Activision Blizzard: Kotick über Innovation & Guitar Hero

Activision Blizzard
21.07.2011 01:21, Julian Dasgupta

Activision Blizzard: Kotick über Innovation & Guitar Hero

In einem recht ausführlichen Interview plauderte Forbes mit Bobby Kotick über ein Thema, von dem böse Zungen behaupten könnten, es werde nicht oft mit Activision Blizzard in Verbindung gebracht: Innovation.

Der Geschäftsführer des Publishers merkt an, dass man die Leute intern dazu ermutige, innovativ zu sein, indem man ihnen die Freiheit gewährt, Fehler zu machen. Nach der Veröffentlichung betreibe man bei jedem Spiel dann eine genaue Analyse, falls die ursprünglichen Abschätzungen nicht erreicht wurden. So wolle man herausfinden, wo es gehakt hat und ob die Erwartungen der Kunden nicht erfüllt wurden.

*Extrahiertes Material*:
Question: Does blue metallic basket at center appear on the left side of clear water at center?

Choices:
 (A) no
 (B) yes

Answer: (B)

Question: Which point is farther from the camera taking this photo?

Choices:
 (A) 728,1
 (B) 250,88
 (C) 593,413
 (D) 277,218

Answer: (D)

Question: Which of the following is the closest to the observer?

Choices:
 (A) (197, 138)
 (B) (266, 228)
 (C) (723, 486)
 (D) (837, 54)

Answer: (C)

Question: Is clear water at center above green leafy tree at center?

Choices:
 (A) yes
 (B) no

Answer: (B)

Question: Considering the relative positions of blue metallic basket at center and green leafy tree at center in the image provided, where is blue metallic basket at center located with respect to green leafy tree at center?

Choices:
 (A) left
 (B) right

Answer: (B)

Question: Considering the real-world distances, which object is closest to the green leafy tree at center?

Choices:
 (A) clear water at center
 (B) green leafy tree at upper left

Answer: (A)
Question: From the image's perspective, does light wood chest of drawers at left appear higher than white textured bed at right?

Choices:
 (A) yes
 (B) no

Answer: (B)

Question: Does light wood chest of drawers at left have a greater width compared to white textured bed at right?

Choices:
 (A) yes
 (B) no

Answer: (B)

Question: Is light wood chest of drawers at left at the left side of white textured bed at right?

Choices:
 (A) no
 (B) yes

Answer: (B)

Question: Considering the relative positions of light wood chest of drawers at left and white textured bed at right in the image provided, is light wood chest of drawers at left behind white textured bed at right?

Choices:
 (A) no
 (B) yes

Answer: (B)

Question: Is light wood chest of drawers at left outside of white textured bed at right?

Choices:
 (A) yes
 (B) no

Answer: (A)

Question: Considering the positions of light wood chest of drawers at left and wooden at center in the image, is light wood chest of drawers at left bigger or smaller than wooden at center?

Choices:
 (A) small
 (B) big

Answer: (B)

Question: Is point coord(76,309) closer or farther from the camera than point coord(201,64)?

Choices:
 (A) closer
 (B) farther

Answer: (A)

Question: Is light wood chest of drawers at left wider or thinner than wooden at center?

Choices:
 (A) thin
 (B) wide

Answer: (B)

*Aufgabe und Vorgaben*:
Führen Sie den Artikel über Bobby Koticks Äußerungen zu Innovation bei Activision Blizzard im Anschluss an seinen letzten Satz weiter.

*Ergebnis der Aufgabe*:
Es sei vielleicht eine Spezialität von Activision, einen besonders guten Draht zum Kunden zu haben und mit allerlei Methoden herauszufinden, was diese denn wirklich spielen wollen. Man habe stets ein gutes Gefühl dafür, was der Markt will, heißt es da mit Verweis auf nicht überall unumstrittene Verfahren wie Fokusgruppentests oder Umfragen. Sollte man mal falsch liegen, dann gebe es einen bewährten Lernprozess, über den die Ursachen untersucht werden.

Kotick über Activisions Musikspiele

Als Beispiel für den Erkenntnisprozess führt Kotick die Guitar Hero-Reihe an. Vor über drei Jahren noch hatte er damit geprahlt, dass über 2000 Leute bei Activision an Musikspielen arbeiten; nach dem Absatzeinbruch der jüngeren Vergangenheit hatte der Publisher dann Anfang 2011 die Sparte aufgelöst.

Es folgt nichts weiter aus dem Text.